Il Cremlino, con la sua storia terrificante di assassini, che lega l'antica storia russa a quella sovietica, è diventato sinonimo del potere e dell'ambizione di chi lo abita, da Ivan il Terribile a Stalin. Dopo Pietro il Grande, con la costruzione di San Pietroburgo, fino a Nicola II, la capitale degli Zar non fu più Mosca e il Cremlino perse - per poco tempo - la sua aura di mistero. Nel marzo 1918, però, Lenin riportò il governo a Mosca, nel Cremlino, anticipando la svolta di un partito che si sarebbe poi identificato con Ivan il Terribile e gli altri grandi «patrioti russi».

 

Al Cremlino, come un novello «Gengis Khan dotato di telefono», Stalin lavorava di notte e costringeva i suoi collaboratori a fare altrettanto. Le purghe decimavano il partito e le stanze del Cremlino diventarono sinonimo di paura e furono chiuse agli estranei fino al 1955. In una di quelle stanze, Berija, il temuto capo della polizia segreta e uno dei più spietati esecutori dei crimini di Stalin, secondo una narrazione ufficiale, fu strangolato assieme ad altri. Eppure i russi, dai tempi di Lermontov a quelli di Putin, di solito provano rispetto per la magnificenza del Cremlino. In russo kreml'significa "fortezza". Il posto, tuttavia, è diventato famoso, invece, come luogo di orge e assassini, che gli Zar, nel corso dell'Ottocento, preferivano tacere essendo impegnati nella costruzione del più grande Impero mondiale.
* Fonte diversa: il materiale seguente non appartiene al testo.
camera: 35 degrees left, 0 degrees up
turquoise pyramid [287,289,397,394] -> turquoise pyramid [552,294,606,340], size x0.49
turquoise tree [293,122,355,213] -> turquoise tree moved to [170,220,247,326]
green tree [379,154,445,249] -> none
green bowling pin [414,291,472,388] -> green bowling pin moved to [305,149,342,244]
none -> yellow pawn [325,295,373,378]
Nel 1906, finalmente, Lev Tolstoj (scomunicato dalla Chiesa ortodossa), in Guerra e rivoluzione (pubblicato in anteprima mondiale da Feltrinelli nel 2015), svelò il «terrificante» meccanismo del potere del Cremlino: «Ha permesso in Russia le barbarie dello squilibrato Ivan il Terribile, nonché le crudeltà bestiali dell'avvinazzato Pietro I, offensivo compagno di altri ubriachi verso tutto quello che è più sacro agli uomini. La stessa ragione permise i costumi dissoluti dell'ignorante vivandiera Caterina I, e ancora i fatti clamorosi del tedesco Biron che aveva governato perla sola ragione di essere stato l'amante della zarina Anna, che, donna mediocre, era anche lei stessa straniera alla Russia. Lo stesso meccanismo è servito successivamente a un'altra Anna, padrona di un altro tedesco, poiché era nell'interesse di qualcuno di riconoscere come imperatore suo figlio, il giovane Ivan, lo stesso che sarà detenuto in prigione, poi ucciso per ordine di Caterina II. Allo stesso modo è giunta poi Elisabetta, la figlia dissoluta di Pietro I, la quale aveva inviato il suo esercito a combattere i prussiani e alla cui morte un suo nipote, un tedesco che aveva fatto venire dalla Germania, le succedette, impartendo l'ordine allo stesso esercito di combattere per i prussiani.

 

Questo tedesco, marito di Caterina II, era stato poi assassinato da lei stessa, egualmente tedesca. Morta lei, era salito al trono il degenerato Paolo a presiedere ai destini della Russia e del suo popolo, come può presiedere un folle. Egli era stato assassinato con l'approvazione del proprio figlio». Aggiungiamo un particolare che unisce - di nuovo in maniera terrificante - la nascita della Russia al periodo staliniano. Alessio, il figlio e successore di Michele, il primo zar Romanov, era irruento, un temperamento potenzialmente pericoloso, che collezionava nani al Cremlino, come schiavi per giochi osceni, nel Palazzo dei Divertimenti, originariamente residenza boiarda. Successivamente fu una delle dimore di Stalin, dove si suicidò la sua seconda moglie, Nadeda Allilueva.